Dass eine italienische Orgel aus dem späten 18. Jahrhundert in der Lage ist, die Musik der „grossen“ Zeit der italienischen Orgelmeister vor allem des frühen 17. Jahrhunderts weitgehend authentisch wiederzugeben, liegt daran, dass sich der italienische Orgelbau nur sehr langsam entwickelt hat. Die Disposition unserer Orgel hätte man ohne weiteres auch schon 200 Jahre früher in Rom antreffen können. Ihr Klang ist von dem cantablen, offenen, klaren Typus, wie er auch für so viele berühmte italienische Sänger charakteristisch ist. Dazu kommen zwei wichtige technisch-musikalische Eigenschaften: sie hat eine sogenannte kurze Oktave, was bedeutet, dass die tiefste Oktave der Klaviatur nicht wie normal 12 Töne enthält, sondern nur 8, nämlich C auf der üblichen Taste E, D auf der Taste Fis, E auf der Taste Gis, dann F, G, A, B, H auf den angestammten Plätzen. Damit sind andere, grössere Griffe der linken Hand möglich als auf einer „normalen“ Klaviatur, dies wird für die altitalienische Musik oft vorausgesetzt.

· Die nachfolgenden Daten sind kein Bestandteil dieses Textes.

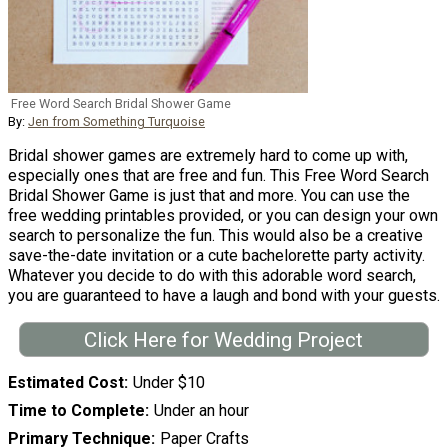
Free Word Search Bridal Shower Game
By:
Jen from Something Turquoise
Bridal shower games are extremely hard to come up with,
especially ones that are free and fun. This Free Word Search
Bridal Shower Game is just that and more. You can use the
free wedding printables provided, or you can design your own
search to personalize the fun. This would also be a creative
save-the-date invitation or a cute bachelorette party activity.
Whatever you decide to do with this adorable word search,
you are guaranteed to have a laugh and bond with your guests.
Click Here for Wedding Project
Estimated Cost
Under $10
Time to Complete
Under an hour
Primary Technique
Paper Crafts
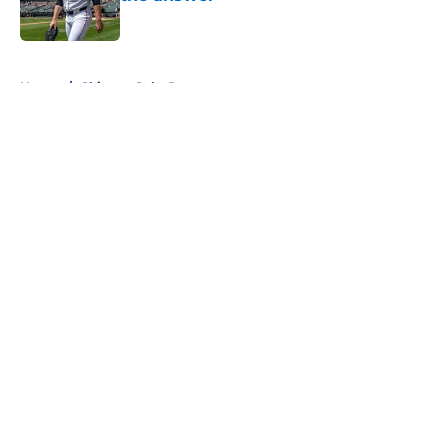
Published by on Invalid Date
5 related articles loaded
Home
/
Chicago Cubs Rumors
About
Openings
Contact
Our 300+ Sites
Mobile Apps
FanSided Daily
Pitch a Story
Privacy Policy
Terms of Use
Cookie Policy
Legal Disclaimer
Accessibility Statement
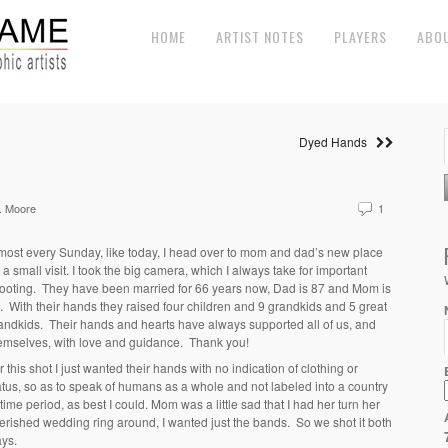
HOME
ARTIST NOTES
PLAYERS
ABO
Dyed Hands
. Moore
1
most every Sunday, like today, I head over to mom and dad’s new place
r a small visit. I took the big camera, which I always take for important
ooting. They have been married for 66 years now, Dad is 87 and Mom is
. With their hands they raised four children and 9 grandkids and 5 great
andkids. Their hands and hearts have always supported all of us, and
emselves, with love and guidance. Thank you!
r this shot I just wanted their hands with no indication of clothing or
atus, so as to speak of humans as a whole and not labeled into a country
 time period, as best I could. Mom was a little sad that I had her turn her
erished wedding ring around, I wanted just the bands. So we shot it both
ys.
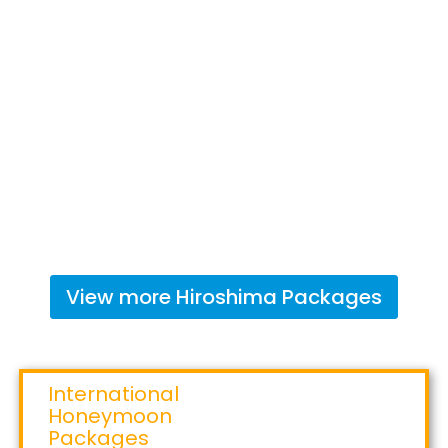
View more
Hiroshima
Packages
International
Honeymoon
Packages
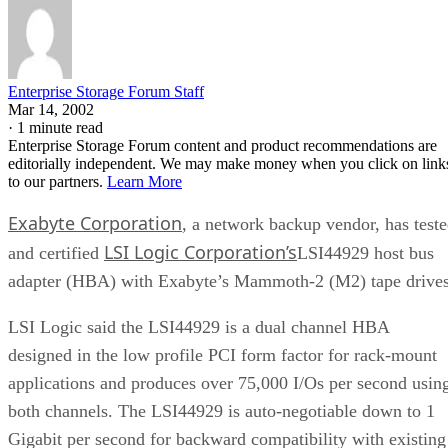
Enterprise Storage Forum Staff
Mar 14, 2002
·
1 minute read
Enterprise Storage Forum content and product recommendations are
editorially independent. We may make money when you click on link
to our partners.
Learn More
Exabyte Corporation
, a network backup vendor, has test
LSI Logic Corporation’s
and certified
LSI44929 host bus
adapter (HBA) with Exabyte’s Mammoth-2 (M2) tape drives
LSI Logic said the LSI44929 is a dual channel HBA
designed in the low profile PCI form factor for rack-mount
applications and produces over 75,000 I/Os per second usin
both channels. The LSI44929 is auto-negotiable down to 1
Gigabit per second for backward compatibility with existing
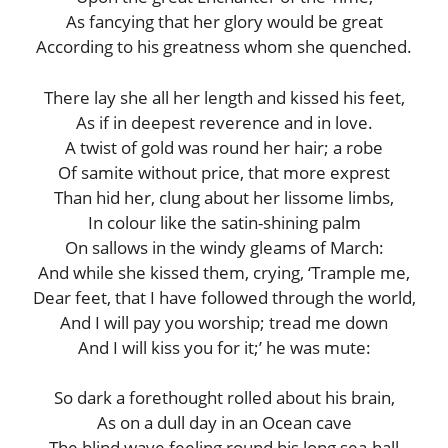
As fancying that her glory would be great
According to his greatness whom she quenched.
There lay she all her length and kissed his feet,
As if in deepest reverence and in love.
A twist of gold was round her hair; a robe
Of samite without price, that more exprest
Than hid her, clung about her lissome limbs,
In colour like the satin-shining palm
On sallows in the windy gleams of March:
And while she kissed them, crying, ‘Trample me,
Dear feet, that I have followed through the world,
And I will pay you worship; tread me down
And I will kiss you for it;’ he was mute:
So dark a forethought rolled about his brain,
As on a dull day in an Ocean cave
The blind wave feeling round his long sea-hall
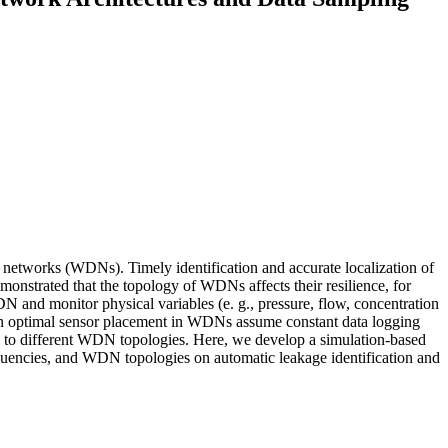
ion networks (WDNs). Timely identification and accurate localization of
monstrated that the topology of WDNs affects their resilience, for
DN and monitor physical variables (e. g., pressure, flow, concentration
es on optimal sensor placement in WDNs assume constant data logging
ion to different WDN topologies. Here, we develop a simulation-based
equencies, and WDN topologies on automatic leakage identification and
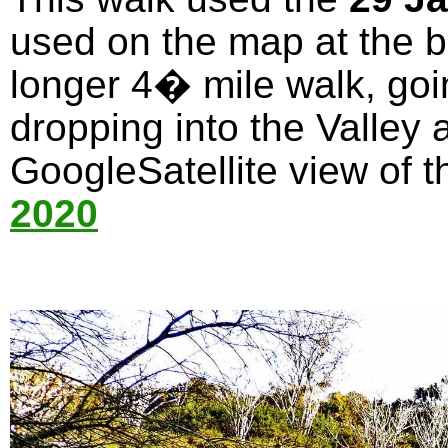
used on the map at the bo
longer 4� mile walk, goi
dropping into the Valley 
GoogleSatellite view of t
2020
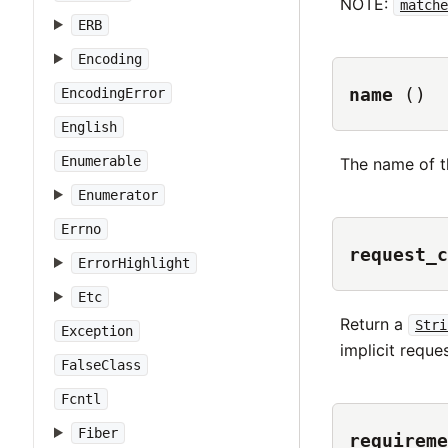
NOTE:
matche
ERB
Encoding
name
()
EncodingError
English
Enumerable
The name of t
Enumerator
Errno
request_c
ErrorHighlight
Etc
Return a
Stri
Exception
implicit reque
FalseClass
Fcntl
Fiber
requireme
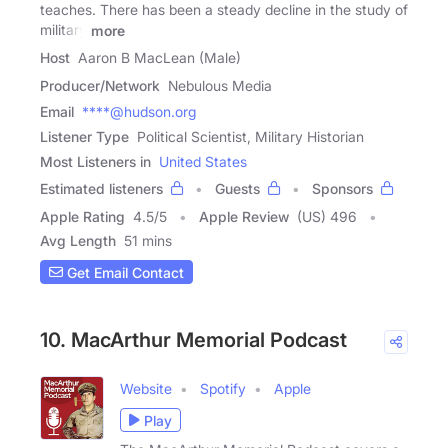
teaches. There has been a steady decline in the study of
military
more
Host
Aaron B MacLean (Male)
Producer/Network
Nebulous Media
Email
****@hudson.org
Listener Type
Political Scientist, Military Historian
Most Listeners in
United States
Estimated listeners
Guests
Sponsors
Apple Rating
4.5
/
5
Apple Review
(US) 496
Avg Length
51 mins
Get Email Contact
10. MacArthur Memorial Podcast
Website
Spotify
Apple
Play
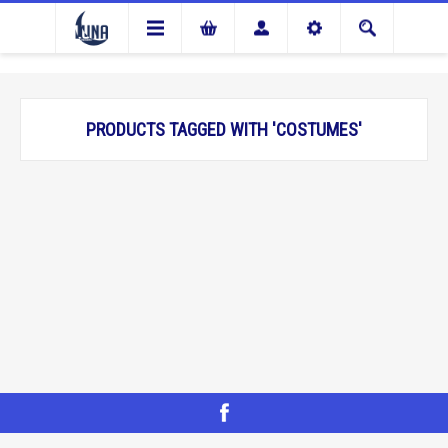
PRODUCTS TAGGED WITH 'COSTUMES'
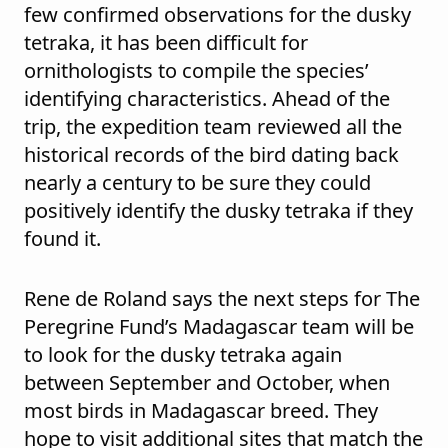
few confirmed observations for the dusky
tetraka, it has been difficult for
ornithologists to compile the species’
identifying characteristics. Ahead of the
trip, the expedition team reviewed all the
historical records of the bird dating back
nearly a century to be sure they could
positively identify the dusky tetraka if they
found it.
Rene de Roland says the next steps for The
Peregrine Fund’s Madagascar team will be
to look for the dusky tetraka again
between September and October, when
most birds in Madagascar breed. They
hope to visit additional sites that match the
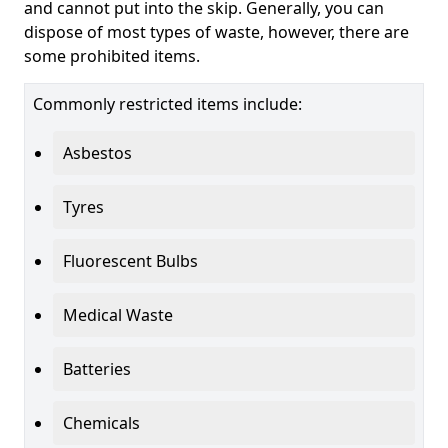
and cannot put into the skip. Generally, you can
dispose of most types of waste, however, there are
some prohibited items.
Commonly restricted items include:
Asbestos
Tyres
Fluorescent Bulbs
Medical Waste
Batteries
Chemicals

Ausserdem ist die Orgel nicht nach dem heute gebräuchlichen „gleichschwebenden“ System gestimmt, bei welchem man alle 24 Tonarten gleich gut (oder gleich schlecht...) spielen kann, sondern nach der sogenannten „mitteltönigen Temperatur“, in welcher nur etwa die Hälfte der Tonarten möglich sind, diese aber dafür wesentlich schöner als im modernen System, ein für die Tonartencharakteristik der alten Musik wiederum entscheidender Umstand.
Diese Orgel ist nach einer winzigen Kabinettorgel im Württembergischen Landesmuseum nicht nur die älteste in der Landeshauptstadt, sondern auch die einzige spielbare, die wirklich als „historische“ Orgel gelten kann. Interessant ist auch, dass sie als einzige der drei Orgeln im Orgelsaal in der klanglichen Präsenz nicht merklich nachlässt, wenn der Raum voll besetzt ist: sie war eben für einen deutlich grösseren Kirchenraum gebaut!

Disposition
Principale 8‘ (geteilt in Baß und Diskant)
Ottava 4‘
Decimaquinta 2‘
Decimanona 1 1/3‘
Vigesimaseconda 1‘
Vigesimasesta 2/3‘
Vigesimanona ½‘
Trigesimaterza 1/3‘ (Baß)
Flauto in ottava 4‘
Flauto in Duodecima 2 2/3‘
Voce umana 8‘
Cornetti (Diskant)
Tromboncini 8‘ (geteilt in Baß und Diskant)
Contrabassi 16‘ (Pedal)
Ottava di Contrabassi 8‘
Stimmung: reine Mitteltönigkeit
Manualumfang C-f‘‘‘ (kurze Oktave), Pedalumfang C-g° (kurze Oktave)
Die sensible Strenge aus dem Norden
Diese Orgel wurde 1997 von Jürgen Ahrend (Leer-Loga) in stilistischer Anlehnung an den bedeutendsten norddeutschen Orgelbauer des Barock, Arp Schnitger, erbaut. Ahrend hat etliche Schnitger-Orgeln restauriert, er gilt als der beste Kenner dieses Stils.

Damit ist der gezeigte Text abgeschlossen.